## Instructions for the task
Restate each record below word for word, skipping images.

## Saved entries

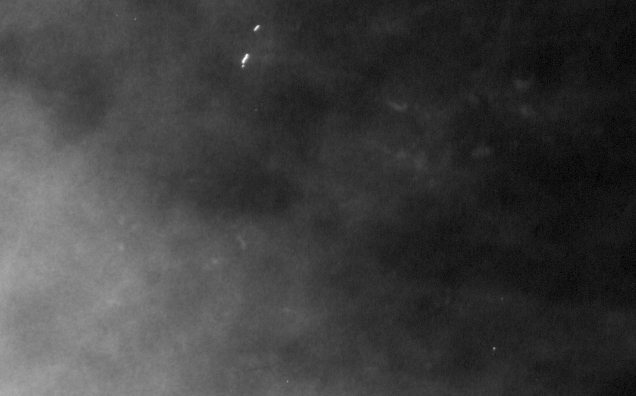
Crop from a digitized film mammogram around one marked abnormality, left breast, CC view.
Marked abnormality: calcifications, morphology pleomorphic, distribution linear; BI-RADS assessment category 4; subtlety rating 2 on a 1 (subtle) to 5 (obvious) scale; pathology result (as recorded, not read from the image): malignant.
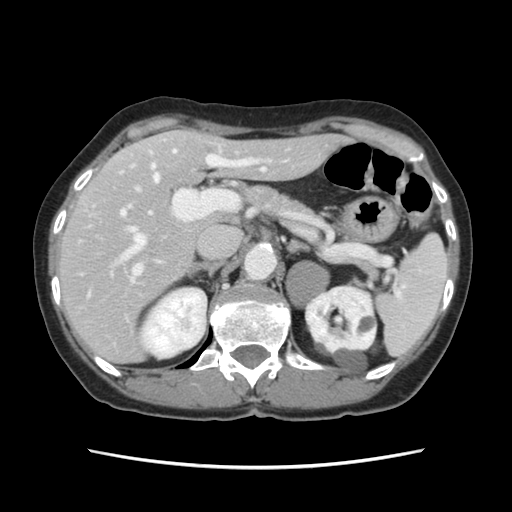
Contrast-enhanced abdominal CT, one axial slice. Position 79 of 120 along the scan axis. Intravenous contrast given. Soft-tissue window (W 400 / L 40 HU). 2.5 mm slice thickness. 512 × 512 image matrix, field of view 330 × 330 mm. Case-level facts recorded for this patient, not image findings: patient: female, age 48 years at operation; diagnosis: colorectal cancer liver metastases, imaged before liver resection; multiple liver metastases: no; largest metastasis: 2.5 cm; disease in both lobes: no.
Outlined on this slice (manually delineated by an expert):
- hepatic veins: bounding box [x1, y1, x2, y2] px = [122, 150, 176, 260]
- liver: [59, 131, 339, 362]
- planned liver remnant (the part of the liver to remain after resection): [96, 131, 343, 285]
- portal vein (with intrahepatic branches): [120, 155, 271, 281]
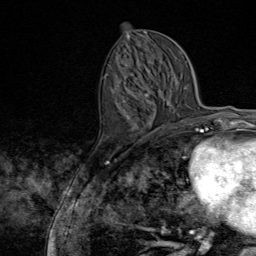
Breast MRI (dynamic contrast-enhanced), one axial slice; position 37 of 80 along the scan axis; cropped to one breast; dynamic contrast-enhanced series, time point 2 of 9 at this slice position (early post-contrast); 1.5 T; TE 1.8 ms, TR 4.3 ms; 2 mm slice thickness; 256 × 256 image matrix. Female patient.
Annotated regions visible in this slice (semi-automatically segmented with operator editing):
- enhancing-tissue mask used for the functional tumour volume (all voxels passing the contrast-enhancement thresholds inside the analysis volume; usually the tumour): bounding box [x1, y1, x2, y2] px = [108, 64, 143, 144]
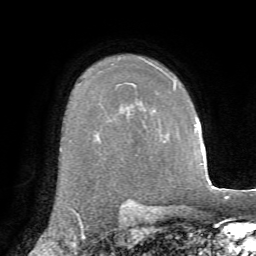
Breast MRI, one axial slice; slice 51 of 72 in the series (ordered by position); cropped to one breast; dynamic contrast-enhanced series, time point 2 of 7 at this slice position (early post-contrast); 1.5 T; TE 4.3 ms, TR 8.7 ms; 2.2 mm slice thickness; 256 × 256 image matrix, field of view 180 × 180 mm. Female patient.
Outlined on this slice (semi-automatic segmentation, software-assisted and operator-edited):
- enhancing-tissue mask used for the functional tumour volume (all voxels passing the contrast-enhancement thresholds inside the analysis volume; usually the tumour): bounding box (x1, y1, x2, y2) in pixels: (174, 82, 176, 88)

## Task answer
Crop from a digitized film mammogram around one marked abnormality, left breast, CC view.
Marked abnormality: calcifications, morphology pleomorphic, distribution linear; BI-RADS assessment category 4; subtlety rating 2 on a 1 (subtle) to 5 (obvious) scale; pathology result (as recorded, not read from the image): malignant.
Contrast-enhanced abdominal CT, one axial slice. Position 79 of 120 along the scan axis. Intravenous contrast given. Soft-tissue window (W 400 / L 40 HU). 2.5 mm slice thickness. 512 × 512 image matrix, field of view 330 × 330 mm. Case-level facts recorded for this patient, not image findings: patient: female, age 48 years at operation; diagnosis: colorectal cancer liver metastases, imaged before liver resection; multiple liver metastases: no; largest metastasis: 2.5 cm; disease in both lobes: no.
Outlined on this slice (manually delineated by an expert):
- hepatic veins: bounding box [x1, y1, x2, y2] px = [122, 150, 176, 260]
- liver: [59, 131, 339, 362]
- planned liver remnant (the part of the liver to remain after resection): [96, 131, 343, 285]
- portal vein (with intrahepatic branches): [120, 155, 271, 281]
Breast MRI (dynamic contrast-enhanced), one axial slice; position 37 of 80 along the scan axis; cropped to one breast; dynamic contrast-enhanced series, time point 2 of 9 at this slice position (early post-contrast); 1.5 T; TE 1.8 ms, TR 4.3 ms; 2 mm slice thickness; 256 × 256 image matrix. Female patient.
Annotated regions visible in this slice (semi-automatically segmented with operator editing):
- enhancing-tissue mask used for the functional tumour volume (all voxels passing the contrast-enhancement thresholds inside the analysis volume; usually the tumour): bounding box [x1, y1, x2, y2] px = [108, 64, 143, 144]
Breast MRI, one axial slice; slice 51 of 72 in the series (ordered by position); cropped to one breast; dynamic contrast-enhanced series, time point 2 of 7 at this slice position (early post-contrast); 1.5 T; TE 4.3 ms, TR 8.7 ms; 2.2 mm slice thickness; 256 × 256 image matrix, field of view 180 × 180 mm. Female patient.
Outlined on this slice (semi-automatic segmentation, software-assisted and operator-edited):
- enhancing-tissue mask used for the functional tumour volume (all voxels passing the contrast-enhancement thresholds inside the analysis volume; usually the tumour): bounding box (x1, y1, x2, y2) in pixels: (174, 82, 176, 88)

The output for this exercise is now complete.